My Best Friend’s Exorcism could have improved on a subgenre of horror through a teenage lens. Instead, it sticks to everything we’ve already seen before in films like The Exorcist but somehow executes them poorly. Trying to find good things to say about the film is difficult, but if it weren’t for Gretchen’s transformation, it would be a watch to turn off early. Miller delivers the strongest performance, but really because she gets more to do. It’s fascinating to see her change into a completely different person just by one look of anger. After many moments where she spaces out and responds irritably to everyone and everything around her, she becomes more and more unhinged as a dark cloud creeps closer to her. She takes a pretty sadistic turn as she enacts mental and physical cruelty on all her friends - it’s stressful to watch. Another performance that makes an impression is Christopher Lowell as Christian, one of the brothers in the weightlifting group. His character is the one who explains to Abby what’s really going on with Gretchen and agrees to do the exorcism himself. His charisma makes him one of the more tolerable performances and he brings the only humor into the mix as he conducts this exorcism in a comical way that’s never (or has rarely) been seen before. The titular exorcism is the best part of the film, and it could have been a strong way to go out, but it’s all ruined by a god-awful CGI fight scene.
The biggest mistake of My Best Friend’s Exorcism is it focused for so long on a half-baked assault narrative that was just victim-shaming. The film could have really turned up its horror elements to create an allegory of puberty.
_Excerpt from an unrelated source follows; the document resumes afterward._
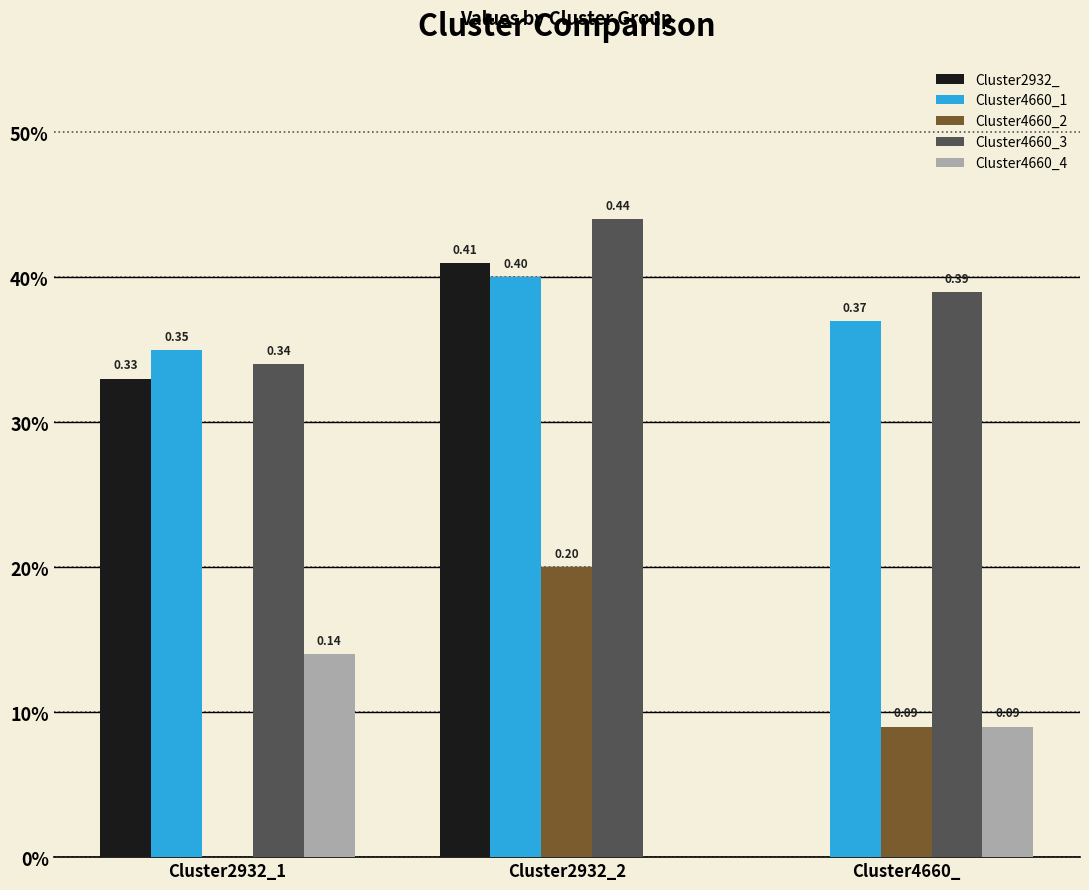

What are all the series names shown in the legend?

Cluster2932_, Cluster4660_1, Cluster4660_2, Cluster4660_3, Cluster4660_4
We fall possessed to the whim of our hormones and our body, especially women whose energy is drained out of them every month, like a demon feeding on a soul. Possession is the perfect element to incorporate into a high school horror film because some girls go insane and do a personality one-eighty when their hormones get the better of them. In the end, the film is a really disappointing watch that could have been so much more.